Wednesday, May 29, 2019

R.C. Sherriffs Journeys End :: Sherriff Journeys End Essays

R.C. Sherriffs Journeys EndJourneys End was written in 1928, ten years later the end of theFirst World War. The author, R. C. Sherriff, was injured during actionin World War 1 and therefore got a ticket home. Sherriff was trying toraise specie for a new boat club and so decided to write this hornswoggle andperform it. The another(prenominal) club members refused to act out this playbecause it was too like the World War. There had been a tendency formen returning from the front not to discuss their experiences as theywere too horrific and they did not desire their womenfolk to know thetruth.So Sherriff went to the Incorporated Stage Society. They agreed,after a while of asking, to have one Sunday performance at the SavoyTheatre in London. They were to hear the play and see if it wassuccessful. It was very successful and then ran for another 600 shows.Sherriff then became a full time writer and died in November 1975.After Journeys End, many other books and plays were written and performed about World War 1, but Journeys End had been the first.In the play Sherriff uses many ways to portray the horrors of war andbecause it is set in a dugout the audience is brought right to thefront line for the entire play.The conditions are conveyed in great detail and they are introduced atthe very beginning of the play with Hardy trying to wry his sock outover a candle in a dugout. Sometimes the men could not get dry fordays and the condition known as trench foot took its name from aninfection of the feet resulting from being constantly wet.Lice affected the soldiers very badly in the trenches. The soldierswere on duty at the front for six days and then got time off to restand be de-loused.

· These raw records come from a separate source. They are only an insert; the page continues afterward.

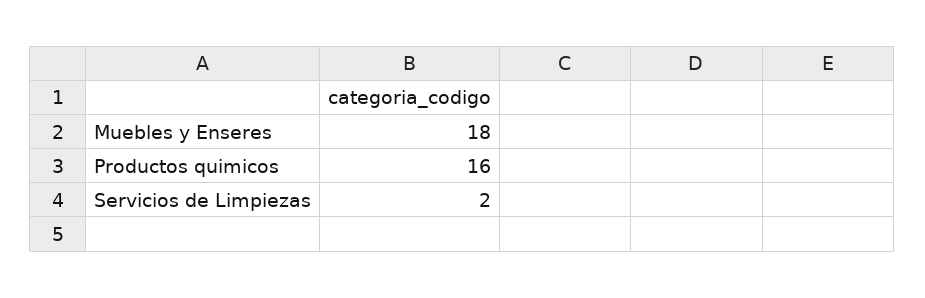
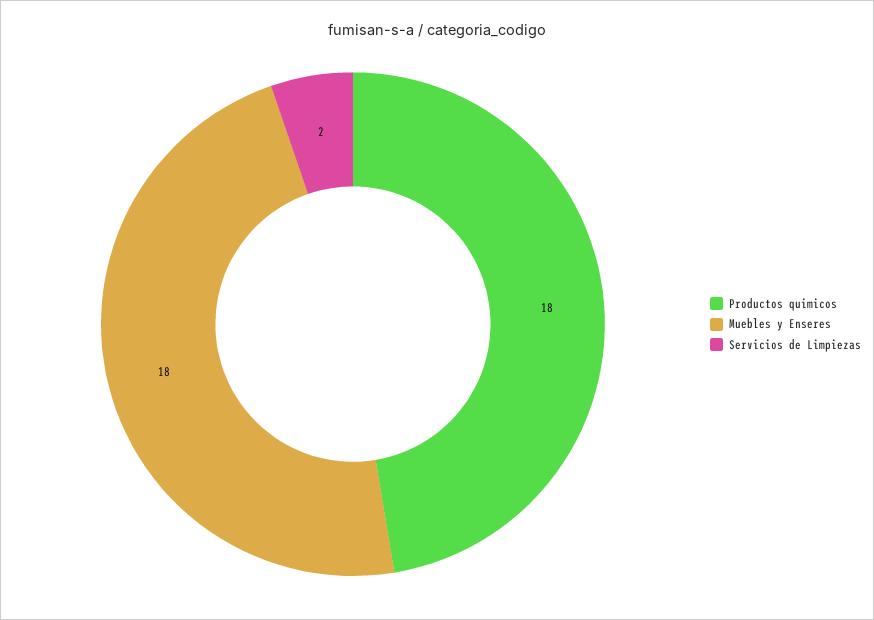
  {
    "Muebles y Enseres": 18,
-   "Productos quimicos": 16,
+   "Productos quimicos": 18,
    "Servicios de Limpiezas": 2
  }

The lice would be everywhere and even if thesoldiers were clean they would be re-infested very quickly. Stanhopesaid the dugout reeked of candle-grease, and rats - and whisky andlike cess-pits.During the play it was said by Hardy that there probably is over twomillion rats in and nea r No mans land. Hardy advised Osbourne notto sleep with his legs hanging too low or the rats gnaw your boots.During the six days at the front the soldiers very seldom took theiruniform off, not even for bed, except their shoes and wet items ofclothing. They slept on beds sometimes with no bottoms, in thedugouts. They were bunk beds and had a frame and a fewer cross bars.

No comments:

Post a Comment

Note: Only a member of this blog may post a comment.